İnsanlar Ana Kaynak...
Önce hapşıran hamsterlar vardı, şimdi hapşıran kediler…
Tayland’daki bir ekip, bir evcil kedinin bir kişiyi SARS-CoV-2 ile enfekte ettiğine dair ilk somut kanıtı bildirdi ve virüsü insanlara bulaştırabilecek hayvanlar listesine kedigilleri ekledi.
Araştırmacılar sonuçların ikna edici olduğunu söylüyor. Aslında salgının ölçeği, virüsün hayvan türleri arasında geçiş yapabilme yeteneği ve kedilerle insanlar arasındaki yakın temas göz önüne alındığında, bulaşmanın gerçekleşebileceğini belirlemenin bu kadar uzun sürmesine şaşırıyorlar. Fort Collins’deki Colorado Eyalet Üniversitesi‘nde bulaşıcı hastalık araştırmacısı Angela Bosco-Lauth, “Bunun iki yıldır mümkün olduğunu biliyorduk” diyor.
Pandeminin başlarında yapılan araştırmalar, kedilerin bulaşıcı virüs parçacıkları saçtığını ve diğer kedilere bulaşabileceğini göstermişti. Ve pandemi boyunca ülkeler düzinelerce evcil kedide SARS-CoV-2 enfeksiyonu bildirdi. Ancak kediden insana veya insandan kediye viral yayılmanın yönünü belirlemek zor. Hollanda, Rotterdam’daki Erasmus Üniversitesi Tıp Merkezi‘nden bir virolog olan Marion Koopmans, Tayland araştırmasının “ilginç bir vaka raporu ve iyi bir temas takibinin neler yapabileceğine dair harika bir örnek" olduğunu söylüyor.
Güney Tayland’daki Hat Yai’deki Prince of Songkla Üniversitesi‘nde bulaşıcı hastalık araştırmacısı ve doktoru olan ortak yazar Sarunyou Chusri, 6 Haziran’da Gelişen Bulaşıcı Hastalıklarda yayınlanan kedi bulgusunun tesadüfen ortaya çıktığını söylüyor. Ağustos ayında, SARS-CoV-2 testi pozitif çıkan bir baba ve oğul, üniversite hastanesindeki bir izolasyon koğuşuna transfer edildi. On yaşındaki kedilerinden de sürüntü alındı ve neticede test pozitif çıktı. Kedi, sürüntü alınırken maske ve eldiven takan ancak göz koruması olmayan bir veterinerin yüzüne hapşırdı.
Üç gün sonra veteriner ateş, burun çekme ve öksürük geliştirdi ve daha sonra SARS-CoV-2 için pozitif test sonucu aldı, ancak yakın temaslarından hiçbiri COVID-19 geliştirmedi, bu da kedi tarafından enfekte olduğunu düşündürdü.
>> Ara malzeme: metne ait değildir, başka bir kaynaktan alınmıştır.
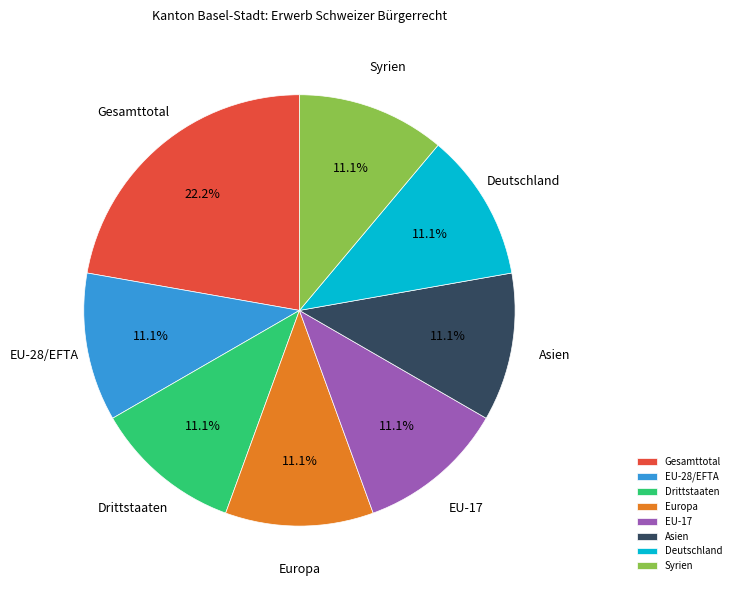

To the nearest percent, what percentage of the pie is Deutschland?

11%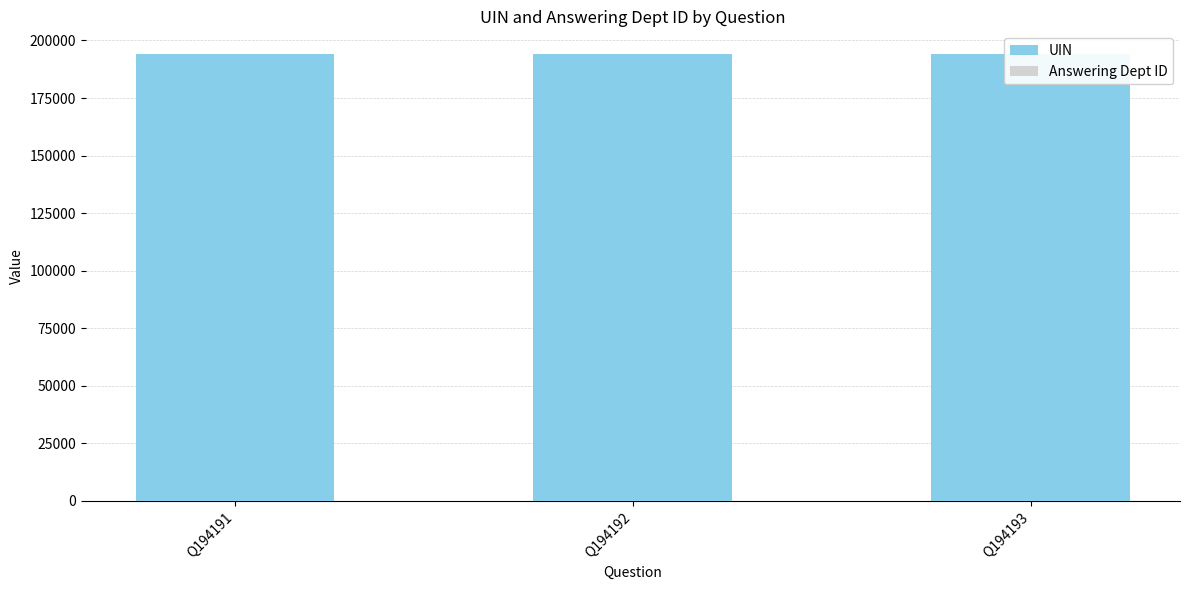

Reading left to right, transcribe all the data shown in this chart.

UIN: 194191	194192	194193
Answering Dept ID: 1	1	60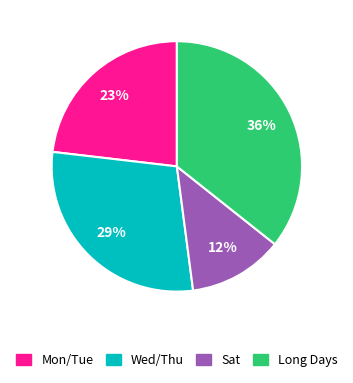

Combined, do Mon/Tue and Long Days account for over 50%?

Yes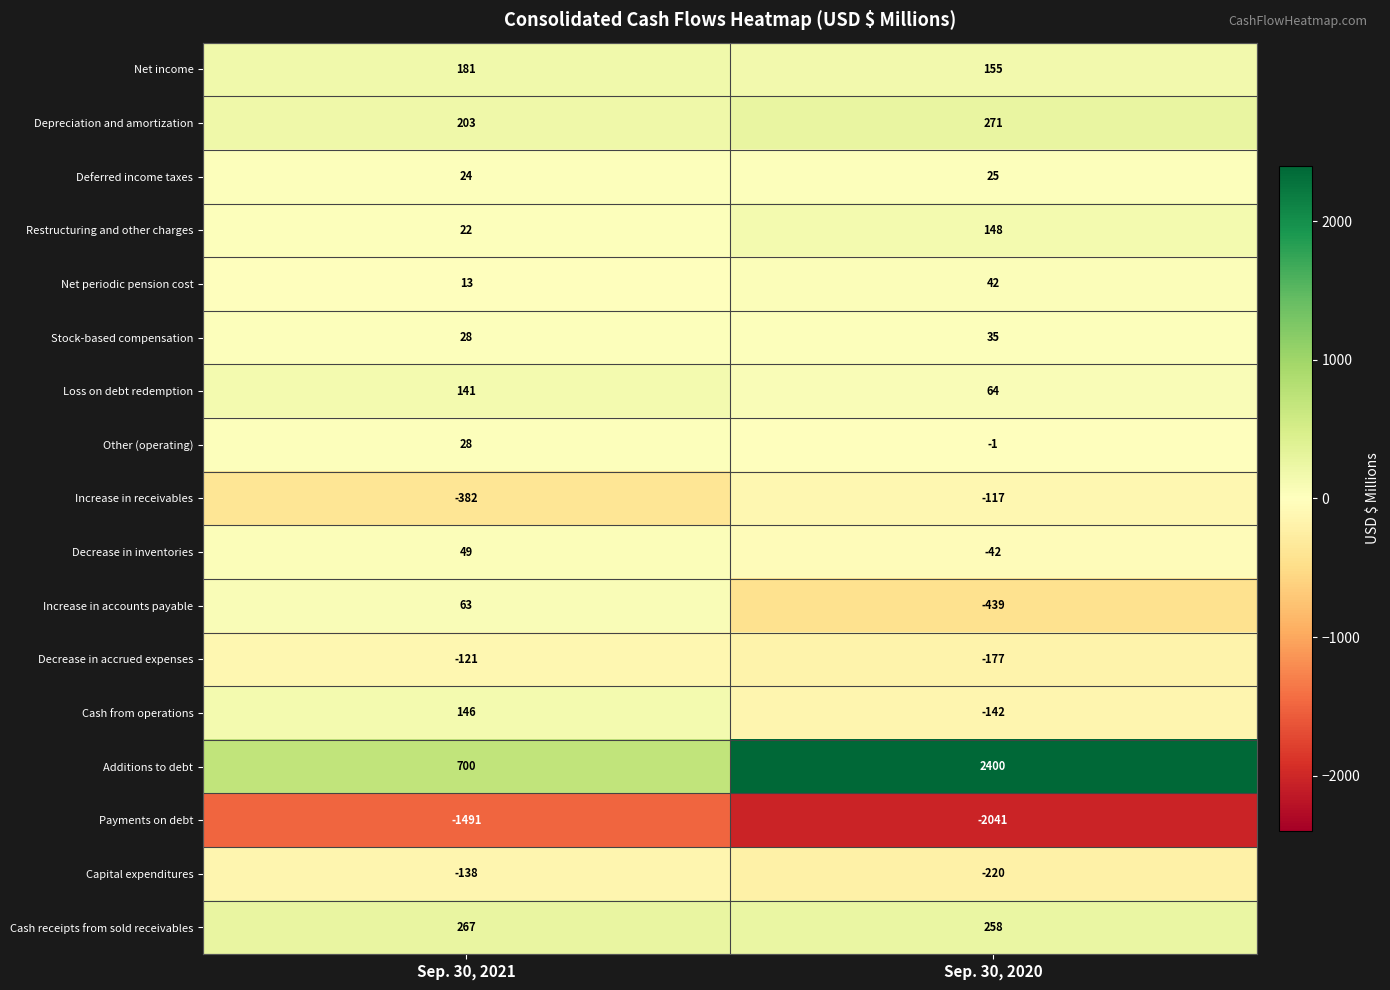

Rank the series at Sep. 30, 2020 from highest to lowest value.

Additions to debt, Depreciation and amortization, Cash receipts from sold receivables, Net income, Restructuring and other charges, Loss on debt redemption, Net periodic pension cost, Stock-based compensation, Deferred income taxes, Other (operating), Decrease in inventories, Increase in receivables, Cash from operations, Decrease in accrued expenses, Capital expenditures, Increase in accounts payable, Payments on debt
Genetik analiz ayrıca veterinerin kedi ve sahipleri ile aynı varyantla enfekte olduğunu ve viral genomik dizilerin aynı olduğunu doğruladı.
DÜŞÜK RİSK
Araştırmacılar, bu tür kediden insana bulaşma vakalarının muhtemelen nadir olduğunu söylüyor. Hong Kong Üniversitesi‘nden virolog Leo Poon, deneysel çalışmaların enfekte kedilerin çok fazla virüs yaymadığını ve sadece birkaç gün boyunca saçtığını gösterdiğini söylüyor.
Yine de Chusri, enfekte olduğundan şüphelenilen kedilerle ilgilenirken ekstra önlem almaya değer olduğunu söylüyor. İnsanlar “kedilerini terk etmemeli, onlara daha fazla özen göstermeli” diyor.
İnsanları enfekte ettiğinden şüphelenilen diğer hayvanlar arasında Avrupa ve Kuzey Amerika’daki çiftlik vizonları, Hong Kong’daki evcil hamsterlar ve Kanada’daki vahşi, beyaz kuyruklu geyikler yer alıyor. Poon, kedileri listeye eklemek “bu virüsün zoonotik potansiyeli hakkındaki anlayışımızı da genişletiyor" diyor.
Ancak araştırmacılar, bunların hepsinin nadir görülen olaylar olduğunu ve hayvanların virüsün yayılmasında henüz önemli bir rol oynamadığını söylüyor. Bosco-Lauth, “İnsanlar açıkça virüsün ana kaynağıdır“ diyor.